From SABR member William Ryczek at The National Pastime Museum on June 26, 2013:
The photo of the 1867 Nationals of Albany on this web site shows a team unfamiliar to many who have studied the early days of baseball. There was a famous National Club from Washington, D.C., that undertook baseball’s first western tour in 1867, journeying throughout the Midwest and bringing top-flight baseball to areas where it was unknown. Albany’s Nationals were far less renowned, rarely ventured far from home and their main goal was to compete with the Albany Knickerbockers for supremacy of the city.
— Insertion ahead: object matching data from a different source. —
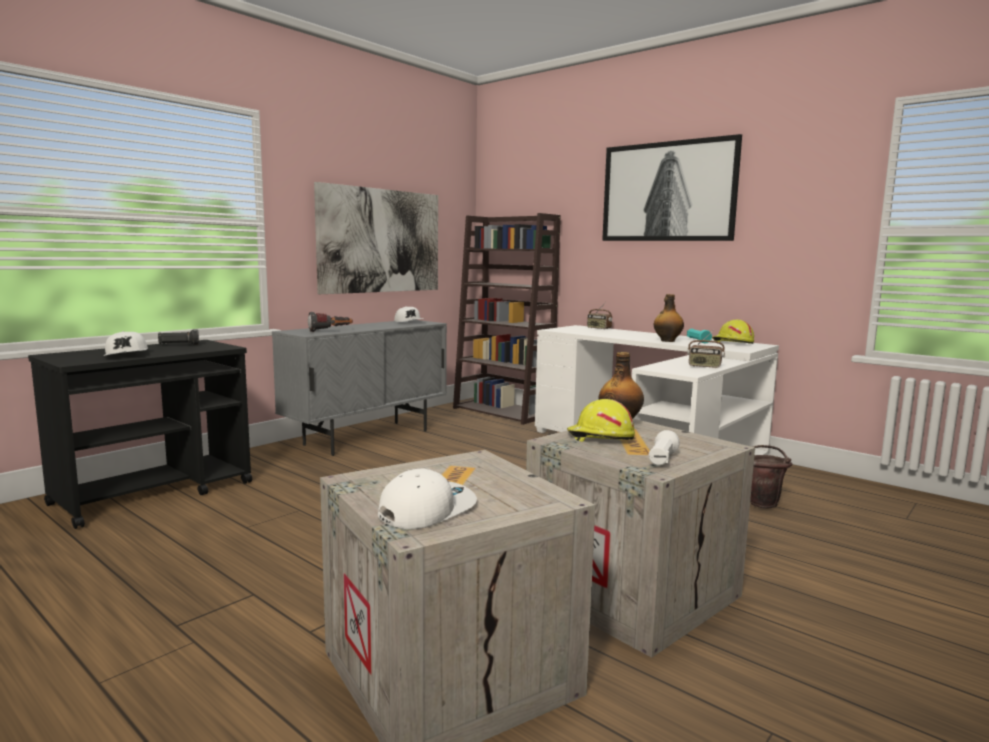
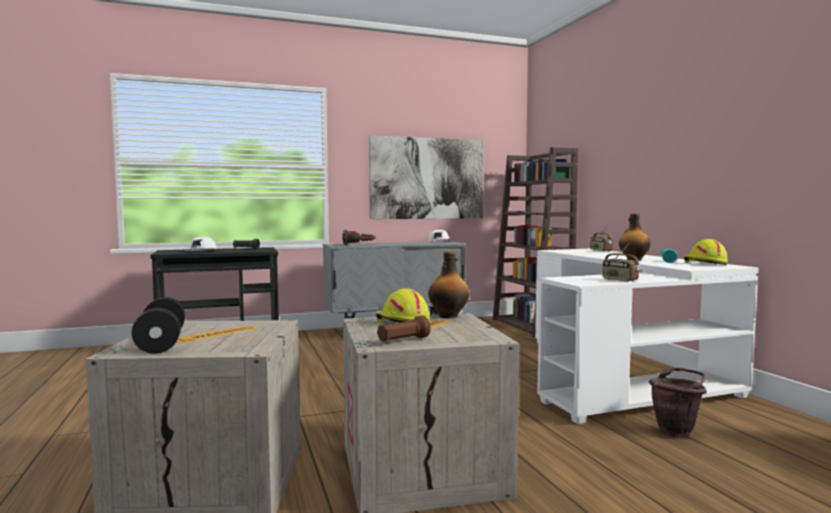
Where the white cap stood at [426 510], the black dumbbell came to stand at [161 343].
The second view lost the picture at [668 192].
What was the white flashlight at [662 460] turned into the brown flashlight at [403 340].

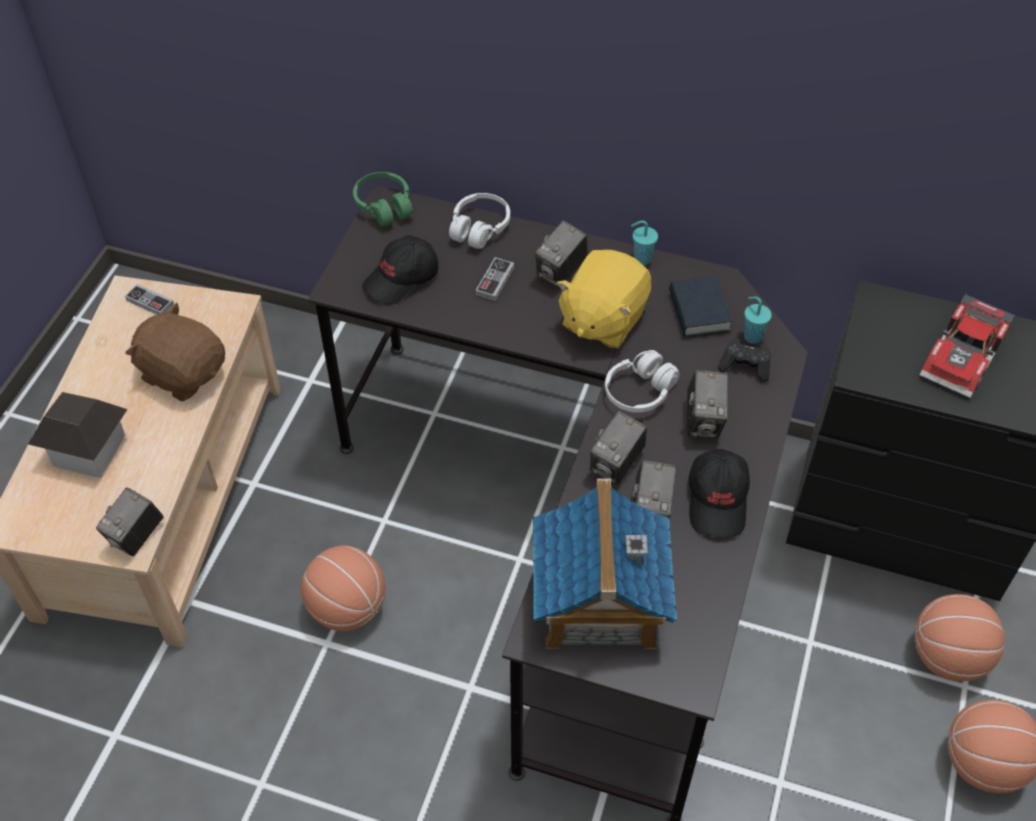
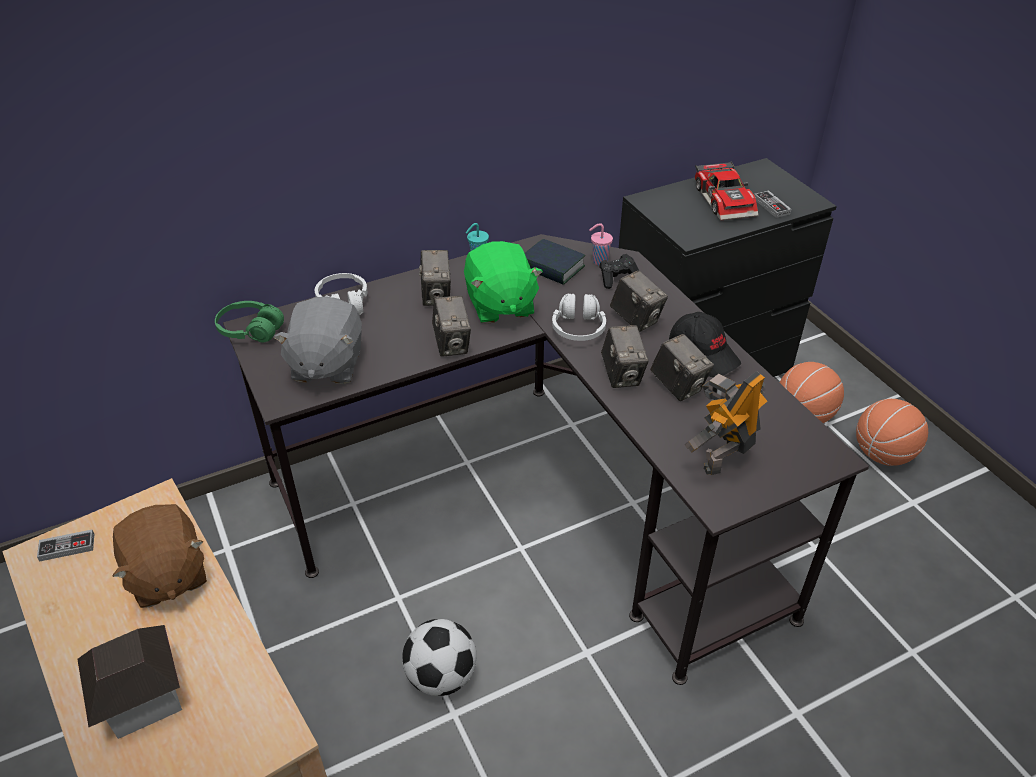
The photo camera ended up elsewhere, having gone from [136 536] to [452 344].
The brown plush toy at [183 373] ended up facing another way, 105 degrees counterclockwise from before.
Where the basketball stood at [348 608], the football came to stand at [441 676].
Where the black cap stood at [402 279], the grey plush toy came to stand at [326 365].
The game controller ended up elsewhere, having gone from [495 281] to [771 206].
Where the toy house stood at [598 602], the toy robot came to stand at [722 456].
What was the yellow plush toy at [602 319] turned into the green plush toy at [500 305].
What was the turquoise cup at [752 336] turned into the pink cup at [599 261].

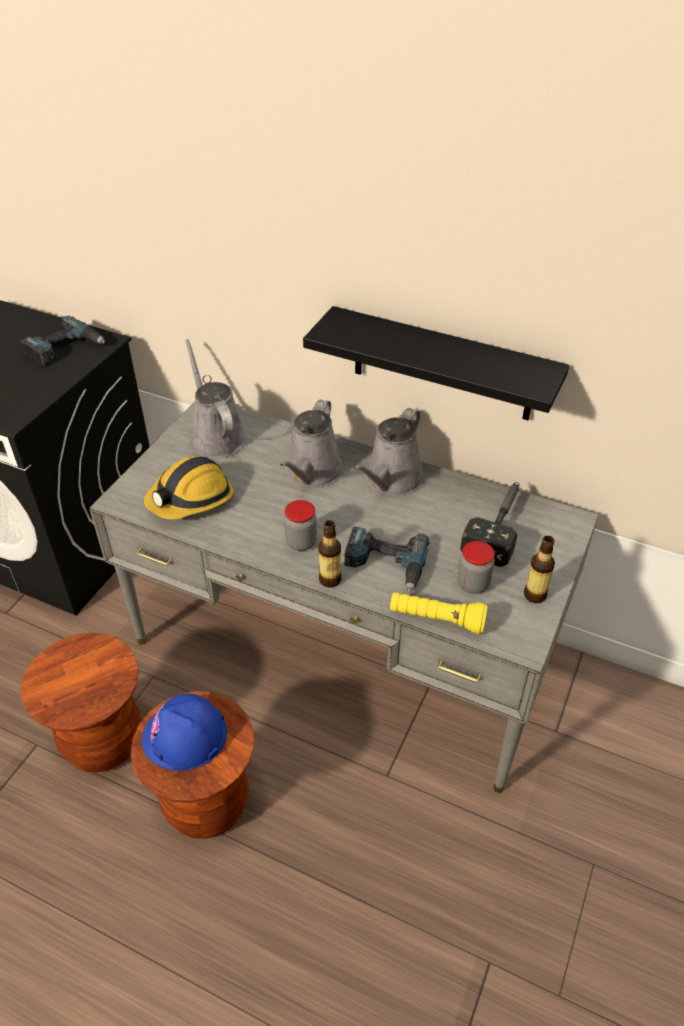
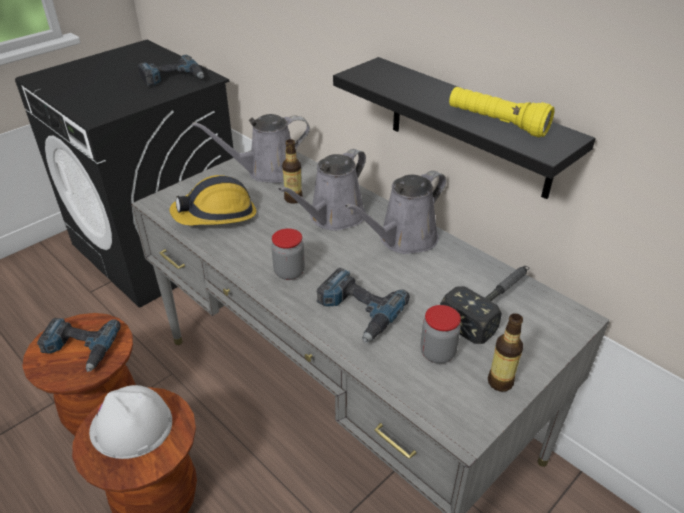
What was the blue hard hat at [184 736] turned into the white hard hat at [131 426].
The grey watering can at [216 436] ended up facing another way, 105 degrees counterclockwise from before.
The bottle ended up elsewhere, having gone from [330 580] to [293 199].
The yellow flashlight ended up elsewhere, having gone from [436 619] to [496 123].
The second view gained the power drill at [79 348].

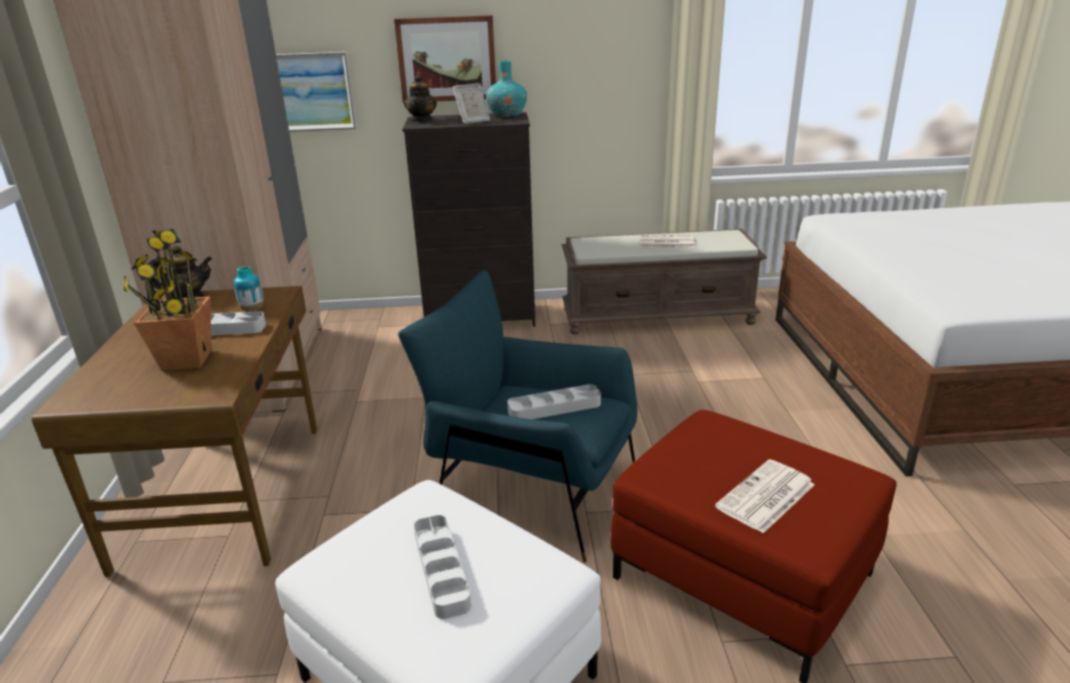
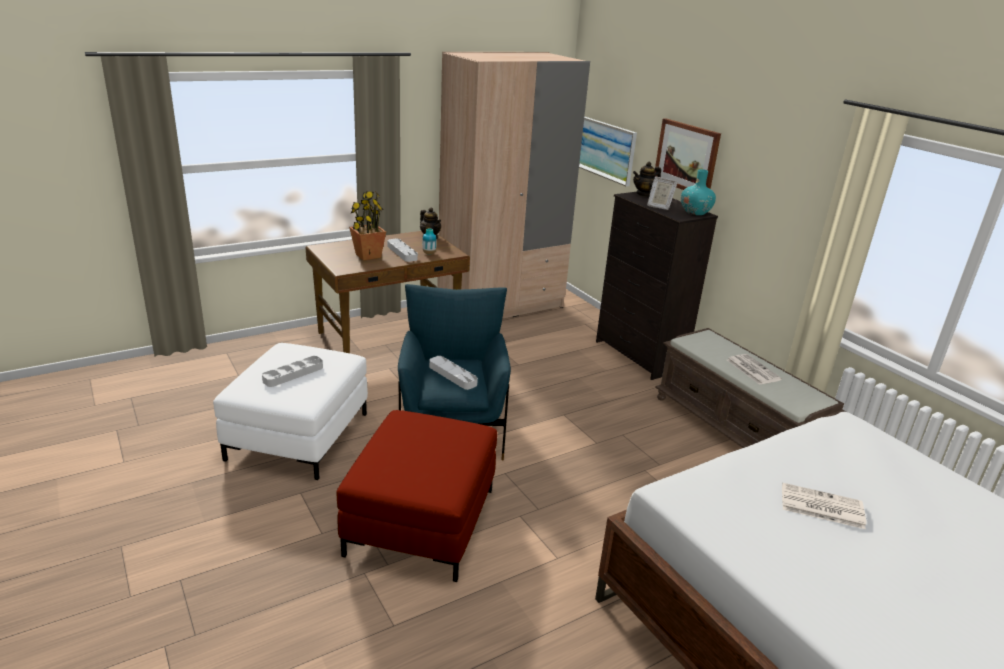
The newspaper ended up elsewhere, having gone from [765 497] to [820 506].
Albany, the capital of New York State, is located on the west bank of the Hudson River, approximately 140 miles north of New York City. In the first half of the 19th century, it was one of the 10 largest cities in the United States, but by 1860 as Americans moved west, it was no longer so ranked. In 1870, its population was approximately 69,000, with an economy centered on beer, banking, heavy industry and lumber. In 1865, there were roughly 4,000 sawmills in the Albany area.
The National Base Ball Club of Albany was formed May 6, 1864, with H.A. Carpenter as president. (Carpenter, still with the team in 1867, is holding the score book in the panorama photo above.) The club split six decisions in its first season and was much more active during the next two summers.